Regarding the CGP Grey quote, I think this could be a red herring. Speaking in a very loose sense, perhaps a smallpox virus “wants to spread”. But speaking in a very loose sense, so too does a fire (it also has that tendency). Yet the dangers posed by a fire are of a relevantly different kind than those posed by an intelligent adversary, as are the strategies that are appropriate for each. So I think the question about whether current AI systems have real goals and beliefs does indeed matter, since it tells us whether we are dealing with a hazard like a fire or a hazard like an adversarial human being. (And all this has nothing really to do with consciousness.)
Lastly, just a small quibble:
I think this perspective puts more weight on Definition 2 of beliefs (dispositionalism) than the other two definitions.
I actually think the CPG Grey perspective puts more weight on Definition 3, which is a kind of instrumentalism, than it does on dispositionalism. Daniel Dennett, who adopts something like Definition 3, argues that even thermostats have beliefs in this sense, and I suppose he might say the same about a smallpox virus. But although it might be predictively efficient to think of smallpox viruses as having beliefs and desires (Definition 3), viruses seem to lack many of the dispositions that usually characterise believers (Definition 2).

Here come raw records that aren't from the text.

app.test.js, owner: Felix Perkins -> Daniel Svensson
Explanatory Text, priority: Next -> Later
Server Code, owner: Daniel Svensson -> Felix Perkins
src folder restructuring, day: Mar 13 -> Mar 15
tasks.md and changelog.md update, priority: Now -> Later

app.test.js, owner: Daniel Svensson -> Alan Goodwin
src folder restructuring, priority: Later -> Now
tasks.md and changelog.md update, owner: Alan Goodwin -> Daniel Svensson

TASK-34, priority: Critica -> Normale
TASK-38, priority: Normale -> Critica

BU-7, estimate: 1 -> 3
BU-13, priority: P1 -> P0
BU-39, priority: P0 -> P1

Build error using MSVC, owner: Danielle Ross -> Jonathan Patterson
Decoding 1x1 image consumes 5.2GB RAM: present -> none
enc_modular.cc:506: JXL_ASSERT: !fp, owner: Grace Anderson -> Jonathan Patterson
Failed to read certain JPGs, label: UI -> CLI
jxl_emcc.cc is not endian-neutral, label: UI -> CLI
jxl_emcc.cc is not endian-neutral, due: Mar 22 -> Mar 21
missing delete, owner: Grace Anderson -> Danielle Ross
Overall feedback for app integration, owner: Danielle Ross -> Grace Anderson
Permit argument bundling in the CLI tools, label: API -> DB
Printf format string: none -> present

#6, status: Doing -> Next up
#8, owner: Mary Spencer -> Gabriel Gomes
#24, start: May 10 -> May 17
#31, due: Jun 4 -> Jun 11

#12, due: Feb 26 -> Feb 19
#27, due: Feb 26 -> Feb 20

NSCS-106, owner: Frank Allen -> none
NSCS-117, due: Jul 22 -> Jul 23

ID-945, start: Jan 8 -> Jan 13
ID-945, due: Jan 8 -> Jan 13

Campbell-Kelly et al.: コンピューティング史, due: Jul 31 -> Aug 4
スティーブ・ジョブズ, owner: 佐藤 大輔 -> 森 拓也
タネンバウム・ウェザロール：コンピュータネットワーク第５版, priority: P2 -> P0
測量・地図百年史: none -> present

Great summary, thanks for writing this up! A few questions / quibbles / clarifications:
I’m not clear on exactly how this example is supposed to work. I think Miles was making the point that bare information is merely a measure of correlation, so even the states of simple physical objects can carry information about something else without thereby having beliefs (consider, e.g., a thermometer). But in this Eiffel Tower example, I’m not sure what is correlating with what—could you explain what you mean?
I’m not sure I want to say that the inability of a bare LLM to act on the information that the Eiffel Tower is in Paris means that it can’t have that as a belief. I think it might suffice for the LLM to be disposed to act on this information if it could act at all. (In the same way, someone with full body paralysis might not be able to act on many of their beliefs, but these are still perfectly good beliefs.) However, I think the basic ability of an LLM to correctly complete the sentence “the Eiffel Tower is in the city of…” is not very strong evidence of having the relevant kinds of dispositions. Better evidence would show that the LLM somehow relies on this fact in its reasoning (to the extent that you can make it do reasoning).
Regarding the CGP Grey quote, I think this could be a red herring. Speaking in a very loose sense, perhaps a smallpox virus “wants to spread”. But speaking in a very loose sense, so too does a fire (it also has that tendency). Yet the dangers posed by a fire are of a relevantly different kind than those posed by an intelligent adversary, as are the strategies that are appropriate for each. So I think the question about whether current AI systems have real goals and beliefs does indeed matter, since it tells us whether we are dealing with a hazard like a fire or a hazard like an adversarial human being. (And all this has nothing really to do with consciousness.)
Lastly, just a small quibble:
I actually think the CPG Grey perspective puts more weight on Definition 3, which is a kind of instrumentalism, than it does on dispositionalism. Daniel Dennett, who adopts something like Definition 3, argues that even thermostats have beliefs in this sense, and I suppose he might say the same about a smallpox virus. But although it might be predictively efficient to think of smallpox viruses as having beliefs and desires (Definition 3), viruses seem to lack many of the dispositions that usually characterise believers (Definition 2).